Una tercera recomendación sugiere lanzar proyectos piloto basados en los enfoques más prometedores en cuanto a reducción de daños. Éste sería un verdadero indicio de la actitud abierta que debería guiar la búsqueda de un mejor enfoque político. Sería realmente beneficioso si los tomadores de decisiones de Estados Unidos se sintieran libres políticamente para experimentar con distintas vías. Además, se trata de una dinámica para la que este país está especialmente bien equipada. En sus cincuenta estados, Estados Unidos tiene otros tantos laboratorios donde experimentar y perfeccionar los enfoques políticos, si se les da a los tomadores de decisiones la libertad y la protección política para hacerlo.

Una cuarta recomendación aboga por un incremento significativo de los fondos federales y estatales disponibles para los tribunales de drogas y otros programas de tratamiento, que tienen graves problemas de financiación en Estados Unidos. Sólo uno de cada siete consumidores de drogas en este país ha sido admitido en programas de rehabilitación financiados públicamente. Se ha demostrado que los tribunales de drogas en concreto son una forma rentable de reducir el consumo de drogas y los crímenes relacionados con éstas.

La quinta recomendación está relacionada con la ratificación por parte de Estados Unidos del Protocolo de las Naciones Unidas contra la Fabricación y el Tráfico Ilícito de Armas de Fuego, que es lo mínimo que puede hacer este país para poner freno a la circulación de armas hacia el sur, que está exacerbando la violencia relacionada con las drogas al otro lado de la frontera.

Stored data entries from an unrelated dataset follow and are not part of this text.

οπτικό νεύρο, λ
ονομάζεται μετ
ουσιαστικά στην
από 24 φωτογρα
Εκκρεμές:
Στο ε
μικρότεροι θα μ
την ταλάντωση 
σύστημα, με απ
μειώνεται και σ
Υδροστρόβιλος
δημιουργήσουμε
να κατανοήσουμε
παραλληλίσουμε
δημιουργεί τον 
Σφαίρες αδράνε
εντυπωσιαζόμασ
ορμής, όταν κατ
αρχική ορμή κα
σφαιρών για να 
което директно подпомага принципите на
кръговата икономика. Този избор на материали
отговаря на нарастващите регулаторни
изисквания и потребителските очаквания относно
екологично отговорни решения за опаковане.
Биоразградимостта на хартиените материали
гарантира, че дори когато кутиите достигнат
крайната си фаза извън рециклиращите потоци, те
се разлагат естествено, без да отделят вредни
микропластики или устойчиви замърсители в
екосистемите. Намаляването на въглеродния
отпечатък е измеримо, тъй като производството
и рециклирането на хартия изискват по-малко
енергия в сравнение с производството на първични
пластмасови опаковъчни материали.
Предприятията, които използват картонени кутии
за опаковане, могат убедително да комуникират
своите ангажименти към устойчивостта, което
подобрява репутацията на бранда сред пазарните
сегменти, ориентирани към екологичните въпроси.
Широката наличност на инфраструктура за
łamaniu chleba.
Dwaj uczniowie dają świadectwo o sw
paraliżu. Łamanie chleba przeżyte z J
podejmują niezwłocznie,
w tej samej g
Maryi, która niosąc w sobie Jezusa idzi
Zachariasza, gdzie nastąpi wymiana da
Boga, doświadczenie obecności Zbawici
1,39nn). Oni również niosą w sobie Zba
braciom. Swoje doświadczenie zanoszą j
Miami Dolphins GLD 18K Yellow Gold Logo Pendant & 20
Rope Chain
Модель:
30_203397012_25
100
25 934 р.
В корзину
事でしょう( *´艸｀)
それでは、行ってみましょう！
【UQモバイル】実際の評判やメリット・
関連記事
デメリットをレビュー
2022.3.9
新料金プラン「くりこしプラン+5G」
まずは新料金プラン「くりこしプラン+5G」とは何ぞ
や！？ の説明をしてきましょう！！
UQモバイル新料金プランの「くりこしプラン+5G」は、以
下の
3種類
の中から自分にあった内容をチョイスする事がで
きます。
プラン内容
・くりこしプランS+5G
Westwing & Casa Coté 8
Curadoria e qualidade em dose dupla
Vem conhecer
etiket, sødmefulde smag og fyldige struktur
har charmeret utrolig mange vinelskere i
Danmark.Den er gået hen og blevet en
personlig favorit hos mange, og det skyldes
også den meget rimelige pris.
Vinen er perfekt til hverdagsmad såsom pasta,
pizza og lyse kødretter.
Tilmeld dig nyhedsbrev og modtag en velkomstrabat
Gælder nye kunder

Un llamamiento a la razón. En el Informe de Brookings se incluyen otras sugerencias concretas, pero parece innecesario hacer demasiado hincapié en ellas. Porque en última instancia el aspecto principal de este debate no es la sustancia de las políticas que adoptamos. Y por supuesto no se trata de la legalización frente a la prohibición de las drogas. El aspecto crítico trata sobre la calidad de la discusión y el método que utilizamos para llegar a nuestras conclusiones y recomendaciones políticas. Como expresó elocuentemente Moisés Naím durante uno de los debates de la Comisión Brookings, la tarea real y fundamental es la de “terminar con la prohibición de pensar.”

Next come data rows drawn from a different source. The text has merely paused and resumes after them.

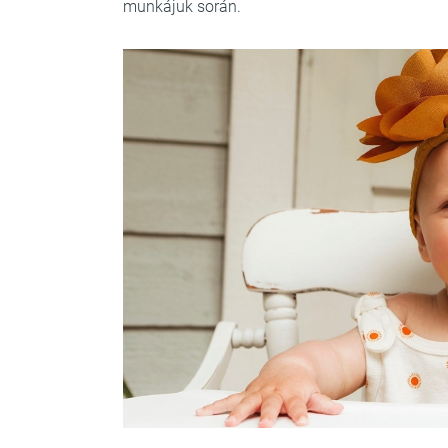
munkájuk során.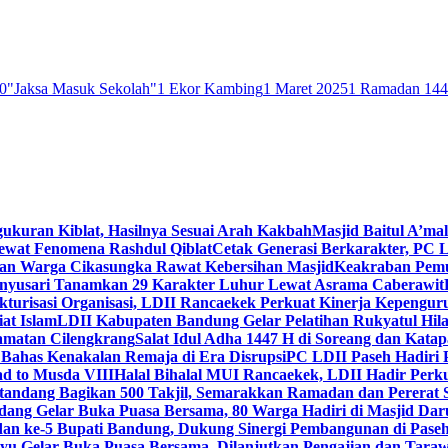
0
"Jaksa Masuk Sekolah"
1 Ekor Kambing
1 Maret 2025
1 Ramadan 14
gukuran Kiblat, Hasilnya Sesuai Arah Kakbah
Masjid Baitul A’mal
Lewat Fenomena Rashdul Qiblat
Cetak Generasi Berkarakter, PC L
dan Warga Cikasungka Rawat Kebersihan Masjid
Keakraban Pemu
anyusari Tanamkan 29 Karakter Luhur Lewat Asrama Caberawit
ukturisasi Organisasi, LDII Rancaekek Perkuat Kinerja Kepengur
at Islam
LDII Kabupaten Bandung Gelar Pelatihan Rukyatul Hila
amatan Cilengkrang
Salat Idul Adha 1447 H di Soreang dan Kat
Bahas Kenakalan Remaja di Era Disrupsi
PC LDII Paseh Hadiri 
d to Musda VIII
Halal Bihalal MUI Rancaekek, LDII Hadir Perk
andang Bagikan 500 Takjil, Semarakkan Ramadan dan Pererat 
ang Gelar Buka Puasa Bersama, 80 Warga Hadiri di Masjid Dar
dan ke-5 Bupati Bandung, Dukung Sinergi Pembangunan di Pase
 Gelar Buka Puasa Bersama, Dilanjutkan Pengajian dan Taraw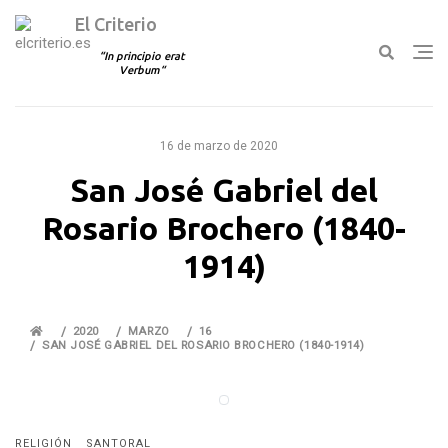
El Criterio
In principio erat
Verbum
Ir
al
16 de marzo de 2020
contenido
San José Gabriel del
Rosario Brochero (1840-
1914)
2020
MARZO
16
SAN JOSÉ GABRIEL DEL ROSARIO BROCHERO (1840-1914)
RELIGIÓN
SANTORAL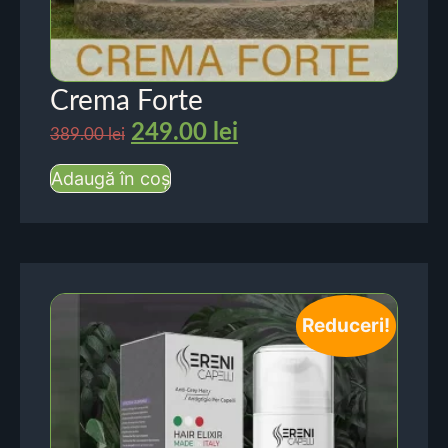
Crema Forte
249.00
lei
389.00
lei
Adaugă în coș
Reduceri!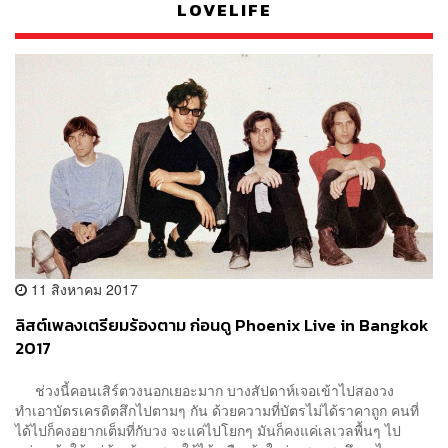
LOVELIFE
11 สิงหาคม 2017
ลิสต์เพลงเตรียมร้องตาม ก่อนดู Phoenix Live in Bangkok
2017
ช่วงนี้คอนเสิร์ตวงนอกเยอะมาก บางสัปดาห์เจอเข้าไปสองวง
ทำเอาบัตรเครดิตสึกไปตามๆ กัน ด้วยความที่บัตรไม่ได้ราคาถูก คนที่
ได้ไปก็คงอยากเต็มที่กับวง จะแค่ไปโยกๆ มันก็คงแค่เลเวลพื้นๆ ไป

Éste también es el reto que los presidentes Cardoso, Gaviria y Zedillo, y el resto de miembros de la Comisión Latinoamericana para las Drogas y la Democracia, han querido exponer con la publicación de su oportuno informe. Se trata del reto de enfocar la tragedia de las drogas con la libertad para preguntar, discrepar y experimentar que debería ser el distintivo de las sociedades democráticas que deseamos en nuestro continente.